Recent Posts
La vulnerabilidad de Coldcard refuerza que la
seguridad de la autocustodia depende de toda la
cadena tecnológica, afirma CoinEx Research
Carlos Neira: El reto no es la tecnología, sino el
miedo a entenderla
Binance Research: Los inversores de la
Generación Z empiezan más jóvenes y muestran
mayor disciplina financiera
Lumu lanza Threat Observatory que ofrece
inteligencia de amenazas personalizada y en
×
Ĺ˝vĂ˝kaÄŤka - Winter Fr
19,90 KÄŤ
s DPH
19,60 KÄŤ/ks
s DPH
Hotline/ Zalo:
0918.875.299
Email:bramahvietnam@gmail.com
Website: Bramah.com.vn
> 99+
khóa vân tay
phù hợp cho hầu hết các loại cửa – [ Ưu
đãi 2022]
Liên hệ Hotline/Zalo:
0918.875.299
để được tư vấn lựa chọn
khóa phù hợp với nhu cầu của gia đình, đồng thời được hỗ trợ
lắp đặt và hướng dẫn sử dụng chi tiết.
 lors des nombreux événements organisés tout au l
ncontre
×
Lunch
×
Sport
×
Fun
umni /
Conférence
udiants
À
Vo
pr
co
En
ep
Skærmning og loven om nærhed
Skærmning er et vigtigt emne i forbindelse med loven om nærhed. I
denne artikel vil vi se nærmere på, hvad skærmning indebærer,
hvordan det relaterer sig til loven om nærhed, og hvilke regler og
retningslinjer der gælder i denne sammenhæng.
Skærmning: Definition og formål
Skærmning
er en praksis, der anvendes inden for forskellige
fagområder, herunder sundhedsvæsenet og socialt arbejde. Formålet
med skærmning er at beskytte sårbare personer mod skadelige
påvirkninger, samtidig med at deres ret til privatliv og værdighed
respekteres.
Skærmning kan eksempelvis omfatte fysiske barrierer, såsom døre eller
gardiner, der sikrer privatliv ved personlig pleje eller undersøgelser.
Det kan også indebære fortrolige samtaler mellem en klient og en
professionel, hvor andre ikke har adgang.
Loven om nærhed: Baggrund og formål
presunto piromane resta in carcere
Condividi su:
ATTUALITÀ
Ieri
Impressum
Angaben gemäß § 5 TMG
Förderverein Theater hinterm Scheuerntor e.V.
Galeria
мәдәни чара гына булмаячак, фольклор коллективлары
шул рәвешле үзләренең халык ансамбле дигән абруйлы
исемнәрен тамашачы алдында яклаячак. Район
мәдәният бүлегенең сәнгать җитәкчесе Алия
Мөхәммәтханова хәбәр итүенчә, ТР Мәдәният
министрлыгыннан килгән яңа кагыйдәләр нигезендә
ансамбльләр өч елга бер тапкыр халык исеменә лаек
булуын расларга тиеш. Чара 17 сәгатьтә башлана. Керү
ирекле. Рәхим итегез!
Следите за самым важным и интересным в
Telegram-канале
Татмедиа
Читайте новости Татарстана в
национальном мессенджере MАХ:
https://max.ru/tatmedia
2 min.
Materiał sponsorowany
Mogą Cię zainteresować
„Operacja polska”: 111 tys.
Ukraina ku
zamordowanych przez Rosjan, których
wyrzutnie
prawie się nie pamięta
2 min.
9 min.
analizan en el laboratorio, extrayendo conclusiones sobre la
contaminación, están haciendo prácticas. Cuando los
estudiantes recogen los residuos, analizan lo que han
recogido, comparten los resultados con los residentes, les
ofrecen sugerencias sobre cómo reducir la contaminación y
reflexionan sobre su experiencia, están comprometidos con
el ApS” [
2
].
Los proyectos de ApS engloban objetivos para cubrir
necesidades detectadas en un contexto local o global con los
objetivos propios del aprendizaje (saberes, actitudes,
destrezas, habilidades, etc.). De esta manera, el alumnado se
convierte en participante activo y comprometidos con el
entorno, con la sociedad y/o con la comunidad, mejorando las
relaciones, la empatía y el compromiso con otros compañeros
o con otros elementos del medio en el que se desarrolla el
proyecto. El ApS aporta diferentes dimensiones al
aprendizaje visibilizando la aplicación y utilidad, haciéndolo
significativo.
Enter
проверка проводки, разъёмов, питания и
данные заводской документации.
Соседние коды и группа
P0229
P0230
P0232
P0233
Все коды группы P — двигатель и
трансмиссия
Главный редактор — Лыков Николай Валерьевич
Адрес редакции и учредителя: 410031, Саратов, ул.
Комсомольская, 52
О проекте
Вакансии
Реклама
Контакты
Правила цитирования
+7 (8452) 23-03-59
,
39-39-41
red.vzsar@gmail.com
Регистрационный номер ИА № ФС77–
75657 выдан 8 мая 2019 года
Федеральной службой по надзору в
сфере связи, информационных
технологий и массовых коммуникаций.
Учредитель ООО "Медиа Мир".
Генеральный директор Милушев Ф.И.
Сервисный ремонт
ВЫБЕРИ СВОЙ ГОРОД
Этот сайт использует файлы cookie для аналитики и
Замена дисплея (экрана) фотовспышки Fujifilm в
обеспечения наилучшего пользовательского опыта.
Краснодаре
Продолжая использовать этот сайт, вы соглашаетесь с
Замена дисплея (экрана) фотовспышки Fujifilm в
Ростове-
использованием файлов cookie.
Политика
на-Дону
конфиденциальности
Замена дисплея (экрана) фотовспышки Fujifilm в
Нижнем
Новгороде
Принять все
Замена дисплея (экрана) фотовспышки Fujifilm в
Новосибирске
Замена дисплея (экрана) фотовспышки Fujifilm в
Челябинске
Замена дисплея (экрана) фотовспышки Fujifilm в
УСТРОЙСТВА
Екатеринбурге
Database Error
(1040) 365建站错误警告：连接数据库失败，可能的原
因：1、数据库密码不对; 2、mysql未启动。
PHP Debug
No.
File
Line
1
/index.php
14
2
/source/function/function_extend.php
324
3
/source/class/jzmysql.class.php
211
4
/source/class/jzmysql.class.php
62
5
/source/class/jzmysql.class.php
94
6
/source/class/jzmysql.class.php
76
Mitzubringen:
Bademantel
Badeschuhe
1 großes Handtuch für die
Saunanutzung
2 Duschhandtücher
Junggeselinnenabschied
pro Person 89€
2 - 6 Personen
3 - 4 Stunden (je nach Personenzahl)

• [WHAT TO DO]
Retype the records above exactly as they appear.

• [ANSWER BOX]
Recent Posts
La vulnerabilidad de Coldcard refuerza que la
seguridad de la autocustodia depende de toda la
cadena tecnológica, afirma CoinEx Research
Carlos Neira: El reto no es la tecnología, sino el
miedo a entenderla
Binance Research: Los inversores de la
Generación Z empiezan más jóvenes y muestran
mayor disciplina financiera
Lumu lanza Threat Observatory que ofrece
inteligencia de amenazas personalizada y en
×
Ĺ˝vĂ˝kaÄŤka - Winter Fr
19,90 KÄŤ
s DPH
19,60 KÄŤ/ks
s DPH
Hotline/ Zalo:
0918.875.299
Email:bramahvietnam@gmail.com
Website: Bramah.com.vn
> 99+
khóa vân tay
phù hợp cho hầu hết các loại cửa – [ Ưu
đãi 2022]
Liên hệ Hotline/Zalo:
0918.875.299
để được tư vấn lựa chọn
khóa phù hợp với nhu cầu của gia đình, đồng thời được hỗ trợ
lắp đặt và hướng dẫn sử dụng chi tiết.
 lors des nombreux événements organisés tout au l
ncontre
×
Lunch
×
Sport
×
Fun
umni /
Conférence
udiants
À
Vo
pr
co
En
ep
Skærmning og loven om nærhed
Skærmning er et vigtigt emne i forbindelse med loven om nærhed. I
denne artikel vil vi se nærmere på, hvad skærmning indebærer,
hvordan det relaterer sig til loven om nærhed, og hvilke regler og
retningslinjer der gælder i denne sammenhæng.
Skærmning: Definition og formål
Skærmning
er en praksis, der anvendes inden for forskellige
fagområder, herunder sundhedsvæsenet og socialt arbejde. Formålet
med skærmning er at beskytte sårbare personer mod skadelige
påvirkninger, samtidig med at deres ret til privatliv og værdighed
respekteres.
Skærmning kan eksempelvis omfatte fysiske barrierer, såsom døre eller
gardiner, der sikrer privatliv ved personlig pleje eller undersøgelser.
Det kan også indebære fortrolige samtaler mellem en klient og en
professionel, hvor andre ikke har adgang.
Loven om nærhed: Baggrund og formål
presunto piromane resta in carcere
Condividi su:
ATTUALITÀ
Ieri
Impressum
Angaben gemäß § 5 TMG
Förderverein Theater hinterm Scheuerntor e.V.
Galeria
мәдәни чара гына булмаячак, фольклор коллективлары
шул рәвешле үзләренең халык ансамбле дигән абруйлы
исемнәрен тамашачы алдында яклаячак. Район
мәдәният бүлегенең сәнгать җитәкчесе Алия
Мөхәммәтханова хәбәр итүенчә, ТР Мәдәният
министрлыгыннан килгән яңа кагыйдәләр нигезендә
ансамбльләр өч елга бер тапкыр халык исеменә лаек
булуын расларга тиеш. Чара 17 сәгатьтә башлана. Керү
ирекле. Рәхим итегез!
Следите за самым важным и интересным в
Telegram-канале
Татмедиа
Читайте новости Татарстана в
национальном мессенджере MАХ:
https://max.ru/tatmedia
2 min.
Materiał sponsorowany
Mogą Cię zainteresować
„Operacja polska”: 111 tys.
Ukraina ku
zamordowanych przez Rosjan, których
wyrzutnie
prawie się nie pamięta
2 min.
9 min.
analizan en el laboratorio, extrayendo conclusiones sobre la
contaminación, están haciendo prácticas. Cuando los
estudiantes recogen los residuos, analizan lo que han
recogido, comparten los resultados con los residentes, les
ofrecen sugerencias sobre cómo reducir la contaminación y
reflexionan sobre su experiencia, están comprometidos con
el ApS” [
2
].
Los proyectos de ApS engloban objetivos para cubrir
necesidades detectadas en un contexto local o global con los
objetivos propios del aprendizaje (saberes, actitudes,
destrezas, habilidades, etc.). De esta manera, el alumnado se
convierte en participante activo y comprometidos con el
entorno, con la sociedad y/o con la comunidad, mejorando las
relaciones, la empatía y el compromiso con otros compañeros
o con otros elementos del medio en el que se desarrolla el
proyecto. El ApS aporta diferentes dimensiones al
aprendizaje visibilizando la aplicación y utilidad, haciéndolo
significativo.
Enter
проверка проводки, разъёмов, питания и
данные заводской документации.
Соседние коды и группа
P0229
P0230
P0232
P0233
Все коды группы P — двигатель и
трансмиссия
Главный редактор — Лыков Николай Валерьевич
Адрес редакции и учредителя: 410031, Саратов, ул.
Комсомольская, 52
О проекте
Вакансии
Реклама
Контакты
Правила цитирования
+7 (8452) 23-03-59
,
39-39-41
red.vzsar@gmail.com
Регистрационный номер ИА № ФС77–
75657 выдан 8 мая 2019 года
Федеральной службой по надзору в
сфере связи, информационных
технологий и массовых коммуникаций.
Учредитель ООО "Медиа Мир".
Генеральный директор Милушев Ф.И.
Сервисный ремонт
ВЫБЕРИ СВОЙ ГОРОД
Этот сайт использует файлы cookie для аналитики и
Замена дисплея (экрана) фотовспышки Fujifilm в
обеспечения наилучшего пользовательского опыта.
Краснодаре
Продолжая использовать этот сайт, вы соглашаетесь с
Замена дисплея (экрана) фотовспышки Fujifilm в
Ростове-
использованием файлов cookie.
Политика
на-Дону
конфиденциальности
Замена дисплея (экрана) фотовспышки Fujifilm в
Нижнем
Новгороде
Принять все
Замена дисплея (экрана) фотовспышки Fujifilm в
Новосибирске
Замена дисплея (экрана) фотовспышки Fujifilm в
Челябинске
Замена дисплея (экрана) фотовспышки Fujifilm в
УСТРОЙСТВА
Екатеринбурге
Database Error
(1040) 365建站错误警告：连接数据库失败，可能的原
因：1、数据库密码不对; 2、mysql未启动。
PHP Debug
No.
File
Line
1
/index.php
14
2
/source/function/function_extend.php
324
3
/source/class/jzmysql.class.php
211
4
/source/class/jzmysql.class.php
62
5
/source/class/jzmysql.class.php
94
6
/source/class/jzmysql.class.php
76
Mitzubringen:
Bademantel
Badeschuhe
1 großes Handtuch für die
Saunanutzung
2 Duschhandtücher
Junggeselinnenabschied
pro Person 89€
2 - 6 Personen
3 - 4 Stunden (je nach Personenzahl)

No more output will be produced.